:: Supplied text ::
┄┄┄┄┄┄┄┄┄┄

Banc of America Securities

June 26, 2003

By Electronic Delivery

Jonathan G. Katz
Securities and Exchange Commission
450 Fifth Street, N.W.
Washington, D.C. 20549-0609

Re: Amendment No. 2 to Proposed Rule Changes by the New York Stock Exchange, Inc. and the National Association of Securities Dealers, Inc. Relating to Research Analyst Conflicts of Interest, File Nos. SR-NYSE-2002-49, SR-NASD-2002-154.

Dear Mr. Katz,

We submit this letter in response to a request by the Securities and Exchange Commission (the "Commission") for comments regarding Amendment No. 2 to the above-referenced proposed rules (the "Proposed Rules") by the New York Stock Exchange (the "NYSE") and the National Association of Securities Dealers, Inc. (the "NASD"), collectively the self-regulatory organizations ("SROs"). We appreciate the opportunity to comment on the Proposed Rules and strongly support the efforts of the SROs to ensure the integrity of our markets.

┄┄┄┄┄┄┄┄┄┄

:: Given entries ::

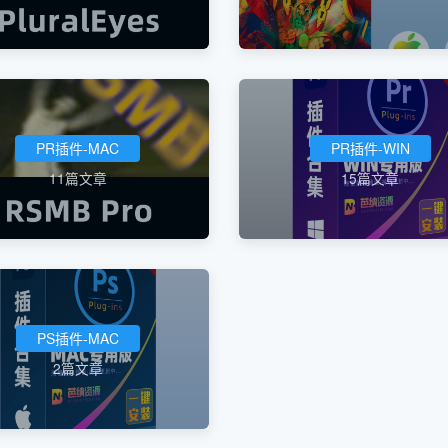
PR插件-MAC
PR插件-WIN
11篇文章
15篇文章
PS插件-MAC
2篇文章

┄┄┄┄┄┄┄┄┄┄

Quote the letter on research analyst conflicts of interest word for word, everything from "By Electronic Delivery" down to "of our markets.".

:: Exercise answer ::
By Electronic Delivery

Jonathan G. Katz
Securities and Exchange Commission
450 Fifth Street, N.W.
Washington, D.C. 20549-0609

Re: Amendment No. 2 to Proposed Rule Changes by the New York Stock Exchange, Inc. and the National Association of Securities Dealers, Inc. Relating to Research Analyst Conflicts of Interest, File Nos. SR-NYSE-2002-49, SR-NASD-2002-154.

Dear Mr. Katz,

We submit this letter in response to a request by the Securities and Exchange Commission (the "Commission") for comments regarding Amendment No. 2 to the above-referenced proposed rules (the "Proposed Rules") by the New York Stock Exchange (the "NYSE") and the National Association of Securities Dealers, Inc. (the "NASD"), collectively the self-regulatory organizations ("SROs"). We appreciate the opportunity to comment on the Proposed Rules and strongly support the efforts of the SROs to ensure the integrity of our markets.